Editorial 

The Guardian view on the Baftas: Brits need this spotlight

Editorial: A disappointing set of nominations should lead to a re-examination of the Academy’s role
  
  

British film The Souvenir, directed by Joanna Hogg, did not receive a single mention in this year’s Bafta nominations
British film The Souvenir, directed by Joanna Hogg, did not receive a single mention in this year’s Bafta nominations. Photograph: BBC Films/Allstar

Less than 24 hours after celebrating British success at the Golden Globes in Los Angeles, where the TV series Fleabag and The Crown, and Sam Mendes’s film 1917 were among the winners, the British film and TV industry faced embarrassment. The American films Joker, The Irishman and Once Upon a Time in Hollywood were arguably deserving of at least some of the Bafta nominations they received on Tuesday. That they received 30 between them, while work by women and people of colour was mainly overlooked and British films The Souvenir and Blue Story did not rate a single mention, was hugely disappointing (although four nominations for Syrian war documentary For Sama were among better decisions).

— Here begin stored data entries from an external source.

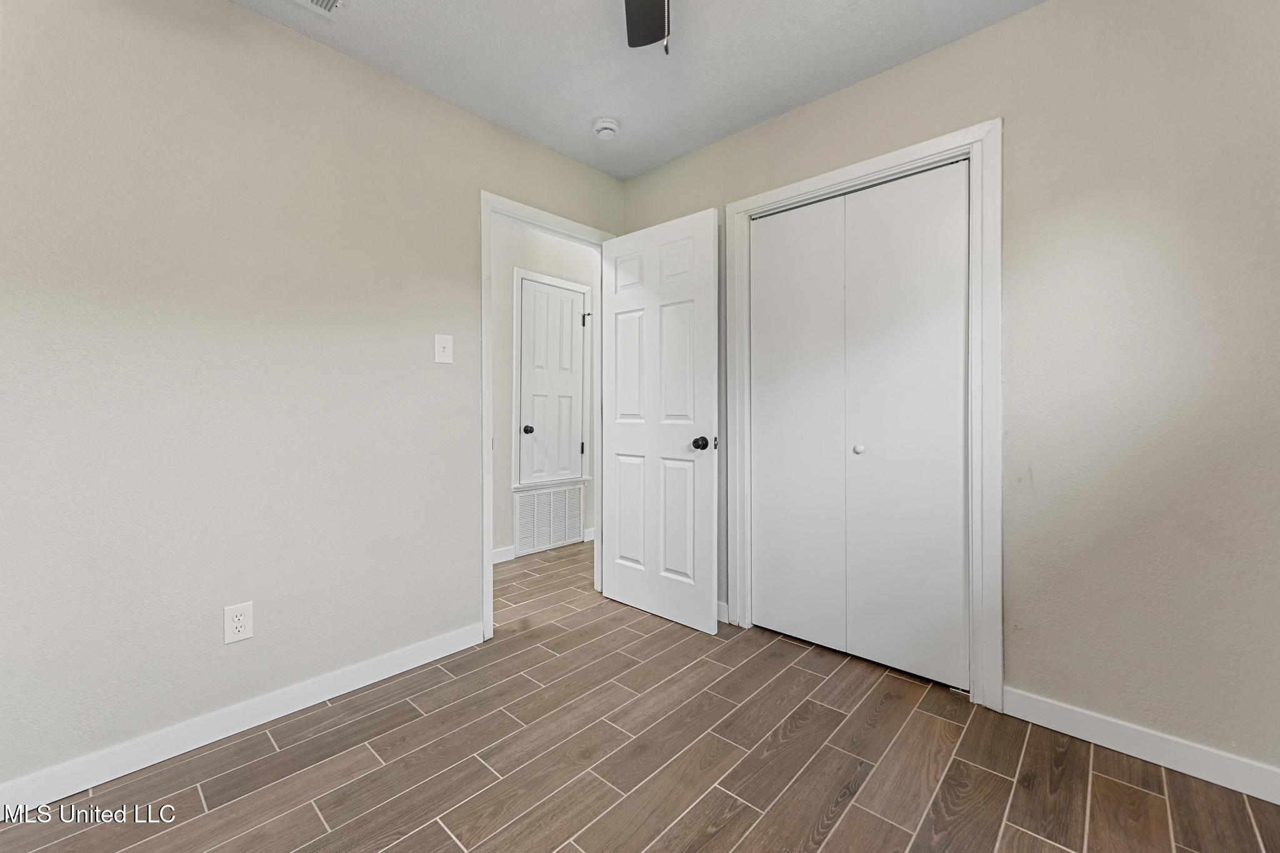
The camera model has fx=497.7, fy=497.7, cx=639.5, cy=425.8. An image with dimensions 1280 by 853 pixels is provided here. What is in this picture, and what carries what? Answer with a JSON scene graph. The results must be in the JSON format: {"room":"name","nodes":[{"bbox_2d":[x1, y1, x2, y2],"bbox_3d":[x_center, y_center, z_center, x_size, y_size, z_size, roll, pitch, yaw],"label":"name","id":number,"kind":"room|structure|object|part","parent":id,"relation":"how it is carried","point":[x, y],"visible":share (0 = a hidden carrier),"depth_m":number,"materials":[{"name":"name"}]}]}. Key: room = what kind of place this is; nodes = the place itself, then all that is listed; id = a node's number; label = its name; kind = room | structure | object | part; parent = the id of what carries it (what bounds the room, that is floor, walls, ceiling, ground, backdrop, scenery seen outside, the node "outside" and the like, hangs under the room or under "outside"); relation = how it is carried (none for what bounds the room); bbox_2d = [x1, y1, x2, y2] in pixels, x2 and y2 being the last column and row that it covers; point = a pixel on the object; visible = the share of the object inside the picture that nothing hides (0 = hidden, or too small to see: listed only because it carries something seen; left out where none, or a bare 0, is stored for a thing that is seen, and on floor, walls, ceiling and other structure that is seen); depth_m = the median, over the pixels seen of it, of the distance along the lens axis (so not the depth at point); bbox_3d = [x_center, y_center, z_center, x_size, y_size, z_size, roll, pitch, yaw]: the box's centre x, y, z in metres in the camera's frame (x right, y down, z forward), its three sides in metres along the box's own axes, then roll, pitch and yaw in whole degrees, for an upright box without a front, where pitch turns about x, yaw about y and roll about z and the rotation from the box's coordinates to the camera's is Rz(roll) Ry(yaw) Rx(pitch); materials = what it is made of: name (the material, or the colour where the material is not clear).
{"room":"bedroom","nodes":[
{"label":"bedroom","id":0,"kind":"room"},
{"bbox_2d":[0,0,626,793],"bbox_3d":[-1.017,-0.199,2.130,0.124,2.451,3.665,0,1,43],"label":"left wall","id":1,"kind":"structure","parent":0,"point":[322,50],"depth_m":1.65,"materials":[{"name":"paint"}]},
{"bbox_2d":[223,601,253,643],"bbox_3d":[-1.345,0.658,1.667,0.008,0.122,0.077,0,1,43],"label":"wall socket","id":2,"kind":"object","parent":1,"relation":"attached to","point":[236,625],"visible":0.99,"depth_m":1.66,"materials":[{"name":"white plastic"}]},
{"bbox_2d":[0,622,486,815],"bbox_3d":[-1.429,0.986,1.607,0.014,0.093,2.037,0,1,43],"label":"left baseboard","id":3,"kind":"structure","parent":1,"relation":"attached to","point":[392,672],"depth_m":1.62,"materials":[{"name":"white paint"}]},
{"bbox_2d":[434,333,453,363],"bbox_3d":[-0.852,-0.338,2.173,0.019,0.123,0.076,0,1,43],"label":"light switch","id":4,"kind":"object","parent":1,"relation":"attached to","point":[447,349],"visible":0.98,"depth_m":2.17,"materials":[{"name":"white plastic"}]},
{"bbox_2d":[481,190,616,643],"bbox_3d":[-0.467,-0.049,2.661,0.133,2.111,0.866,0,1,43],"label":"door frame","id":5,"kind":"structure","parent":1,"relation":"attached to","point":[484,441],"depth_m":2.35,"materials":[{"name":"white paint"}]},
{"bbox_2d":[598,205,719,633],"bbox_3d":[0.075,-0.022,2.620,0.765,2.030,0.175,0,1,43],"label":"open door","id":6,"kind":"structure","parent":5,"relation":"attached to","point":[617,449],"depth_m":2.56,"materials":[{"name":"white paint"}]},
{"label":"panel","id":7,"kind":"part","parent":6,"relation":"part of","materials":[{"name":"white paint"}]},
{"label":"panel","id":8,"kind":"part","parent":6,"relation":"part of","materials":[{"name":"white paint"}]},
{"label":"panel","id":9,"kind":"part","parent":6,"relation":"part of","materials":[{"name":"white paint"}]},
{"bbox_3d":[0.292,0.084,2.385,0.071,0.068,0.079,0,1,43],"label":"doorknob","id":10,"kind":"part","parent":6,"relation":"part of","materials":[{"name":"metal"}]},
{"bbox_2d":[489,218,599,559],"bbox_3d":[-1.152,-0.251,3.479,0.120,2.485,3.789,0,1,43],"label":"hallway wall","id":11,"kind":"structure","parent":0,"point":[504,362],"depth_m":3.64,"materials":[{"name":"white paint"}]},
{"bbox_2d":[491,545,515,563],"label":"hallway baseboard","id":12,"kind":"structure","parent":11,"relation":"attached to","point":[507,550],"depth_m":3.59,"materials":[{"name":"white paint"}]},
{"bbox_2d":[513,481,585,555],"bbox_3d":[-0.700,0.716,3.914,0.015,0.490,0.665,0,1,43],"label":"return air vent","id":13,"kind":"object","parent":11,"relation":"attached to","point":[544,540],"visible":0.97,"depth_m":3.89,"materials":[{"name":"white metal"}]},
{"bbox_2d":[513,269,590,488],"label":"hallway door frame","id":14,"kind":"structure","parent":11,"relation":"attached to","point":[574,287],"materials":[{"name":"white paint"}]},
{"bbox_2d":[517,276,585,486],"bbox_3d":[-0.659,-0.307,3.861,0.095,1.537,0.571,0,1,43],"label":"hallway door","id":15,"kind":"structure","parent":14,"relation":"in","point":[547,292],"depth_m":3.86,"materials":[{"name":"white paint"}]},
{"bbox_3d":[-0.825,0.028,3.677,0.068,0.062,0.068,0,1,43],"label":"knob","id":16,"kind":"part","parent":15,"relation":"part of","materials":[{"name":"black metal"}]},
{"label":"hinge","id":17,"kind":"part","parent":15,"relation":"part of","materials":[{"name":"black metal"}]},
{"bbox_2d":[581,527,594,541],"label":"baseboard","id":18,"kind":"structure","parent":11,"relation":"attached to","point":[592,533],"depth_m":4.16,"materials":[{"name":"white paint"}]},
{"bbox_2d":[233,0,1042,179],"bbox_3d":[-0.003,-1.471,1.326,3.693,0.100,3.977,0,1,43],"label":"ceiling","id":19,"kind":"structure","parent":0,"point":[589,115],"depth_m":1.92,"materials":[{"name":"white paint"}]},
{"bbox_2d":[294,0,343,16],"bbox_3d":[-1.131,-1.415,1.561,0.165,0.012,0.340,0,1,43],"label":"ceiling vent","id":20,"kind":"object","parent":19,"relation":"attached to","point":[319,3],"visible":0.99,"depth_m":1.68,"materials":[{"name":"white metal"}]},
{"bbox_2d":[592,117,619,139],"bbox_3d":[-0.162,-1.415,2.389,0.132,0.046,0.132,0,1,43],"label":"smoke detector","id":21,"kind":"object","parent":19,"relation":"attached to","point":[607,125],"visible":0.99,"depth_m":2.35,"materials":[{"name":"white plastic"}]},
{"bbox_2d":[624,0,671,55],"bbox_3d":[0.059,-1.162,1.035,1.060,0.553,1.067,0,1,43],"label":"ceiling fan","id":22,"kind":"object","parent":19,"relation":"hanging from","point":[637,38],"visible":0.97,"depth_m":1.50,"materials":[{"name":"black metal"}]},
{"bbox_2d":[0,538,1279,852],"bbox_3d":[-0.033,1.073,1.782,4.363,0.097,4.534,0,1,43],"label":"floor","id":23,"kind":"structure","parent":0,"point":[1098,807],"depth_m":1.50,"materials":[{"name":"brown tile"}]},
{"bbox_2d":[613,0,1279,781],"bbox_3d":[1.077,-0.205,2.011,3.082,2.451,0.125,0,1,43],"label":"right wall","id":24,"kind":"structure","parent":0,"point":[993,33],"depth_m":1.55,"materials":[{"name":"paint"}]},
{"bbox_2d":[716,600,730,623],"bbox_3d":[0.201,0.953,2.744,0.693,0.093,0.014,0,1,43],"label":"baseboard","id":25,"kind":"structure","parent":24,"relation":"attached to","point":[720,605],"depth_m":2.53,"materials":[{"name":"white paint"}]},
{"bbox_2d":[718,120,1000,711],"bbox_3d":[0.844,-0.039,2.147,1.149,2.109,0.021,0,1,43],"label":"closet door frame","id":26,"kind":"structure","parent":24,"relation":"attached to","point":[892,160],"depth_m":1.81,"materials":[{"name":"white paint"}]},
{"bbox_2d":[747,163,971,687],"bbox_3d":[0.890,-0.004,2.162,0.941,2.025,0.081,0,1,43],"label":"bifold closet door","id":27,"kind":"structure","parent":26,"relation":"in","point":[760,515],"depth_m":2.11,"materials":[{"name":"white paint"}]},
{"bbox_3d":[0.942,0.099,2.158,0.035,0.037,0.037,0,1,43],"label":"closet knob","id":28,"kind":"part","parent":27,"relation":"part of","materials":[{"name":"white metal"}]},
{"bbox_2d":[1001,686,1279,804],"bbox_3d":[1.694,0.981,1.410,1.093,0.094,0.014,0,1,43],"label":"right baseboard","id":29,"kind":"structure","parent":24,"relation":"attached to","point":[1260,797],"depth_m":1.52,"materials":[{"name":"white paint"}]}
]}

Bafta must now ensure that the review it has promised gets to the heart of the problem. This is not a simple matter of the academy’s roughly 8,000 members voting for the wrong pictures. This year’s unsatisfactory outcome may have more to do with the fact that not all members vote (even the newer ones recruited in recent diversity drives). Given the number of films released, it is questionable how many have been seen by those eligible to have a say. Unless such concerns can be dealt with, the role of specialist chapters and juries (who already play a role in some categories) may need to be beefed up.

For understandable reasons, following the #MeToo movement and longstanding issues around the representation on screen (and behind the camera) of women and minorities, Bafta’s soul searching is likely to focus on these areas. After the success of films including Moonlight and Twelve Years a Slave, last year’s best picture Oscar for the racially conservative Green Book was widely regarded as backsliding, and further attention to such questions is required too in the UK (with colour-blind casting of films such as David Copperfield one example of positive change).

But this is also a good moment for Bafta to reflect more broadly on its remit to support British creativity, as well as providing a warm-up for the Oscars. In many ways, sharing a language with the Americans is useful to British film and television (and music and publishing), smoothing the path to a larger market. The dominance of this year’s Bafta nominations by a handful of Hollywood men is a reminder of the pitfalls. And while the UK government and arts institutions are unlikely ever to ape the cultural protectionism of the French (with their quotas for French-language cinema and music), that doesn’t mean that they should be entirely hands-off.

On the contrary, the approach of Brexit makes questions of identity all the more pressing – as the Costa book prize judges signalled on Monday when they praised Jonathan Coe’s novel Middle England by saying it could help bring the country “back together”. Meanwhile the former BBC director general, Mark Thompson, warned recently that television, a vital forum for national self-expression and storytelling, is under threat from US streaming giants. This is not to suggest that the British (or the English, Scots, Welsh or Northern Irish) should batten down the hatches and embark on an odyssey of introspection. But nor should we, or institutions including Bafta, be blind to the impact of political choices on all our cultural lives.